If you are a content creator with a website, KeyBase offers a beautiful way to confirm that that domain belongs to you. 

Finally, I set up a Bitcoin wallet. This was as simple as registering an account with Coinbase, a service that I already knew about from watching YouTube videos by David Seaman (https://www.fulcrumnews.com). You can do this, as well, and link a Bitcoin wallet to your checking account. If you like, you can send me some Bitcoin

Here: 1GSiJSmaW8T9R3bMHoqTLSqBqpxmZUZHkH

Making a Bitcoin wallet means that you can receive funds or send funds using the Bitcoin protocol. You can then engage in transactions with anonymity. There are many potential applications for this, for both good and ill. I consider Bitcoin to be just another currency. But this currency has several advantages over dollars, for example, or over Euros. 

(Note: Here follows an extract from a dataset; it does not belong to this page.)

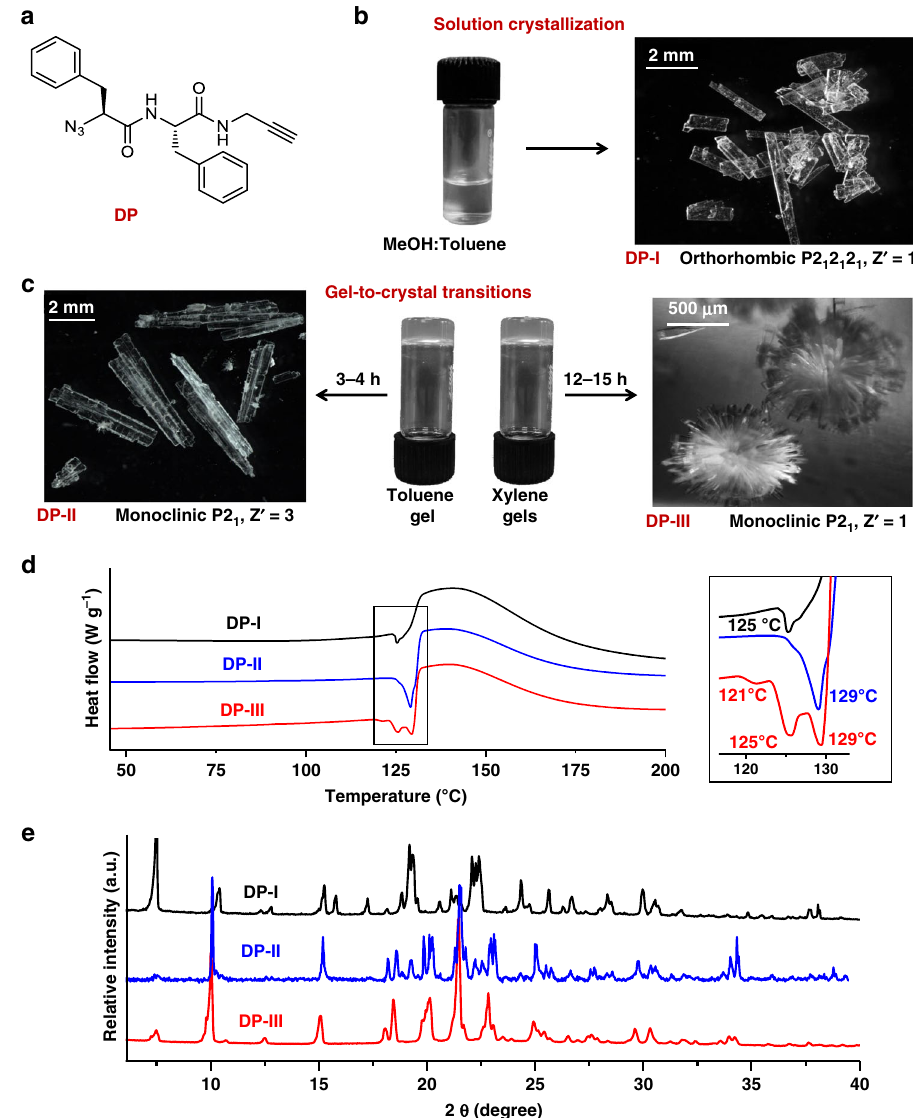
Fig. 1 Polymorphs of the dipeptide (DP). a Chemical structure of the dipeptide (DP). b Crystals of the dipeptide (DP-I) obtained from solution (MeOH:Toluene). Scale bar = 2 mm. c Crystals of the dipeptide obtained from gels; toluene gel (DP-II, scale bar = 2 mm) and xylene gel (DP-III, scale bar = 500 µ m). d DSC thermograms of the trimorphs of DP. e PXRD patterns of the trimorphs of DP. Source data are provided as a Source Data fi le for Fig. 1d,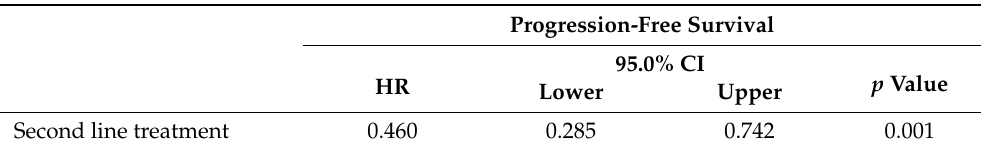
p ValueLower Upper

Entire videos and websites explain the benefits of Bitcoin, so I will just assume that you are curious about Bitcoin and you can follow the path that I took, registering a Coinbase account.

I just made my first investment in Bitcoin a few days ago. I am now a netizen indeed. :)

And so can you be.

I encourage you to read the FAQs on KeyBase and Coinbase, and by all means, register your own PGP keys! 

Encryption for the masses. Because what is said between consenting adults should remain private between them unless they choose to share it. 

Using KeyBase and PGP can nullify the apathy that NSA and FVEY utterly rely upon to snoop on us all. 

As I always say: if you want to know what I said, get a real warrant from a real judge.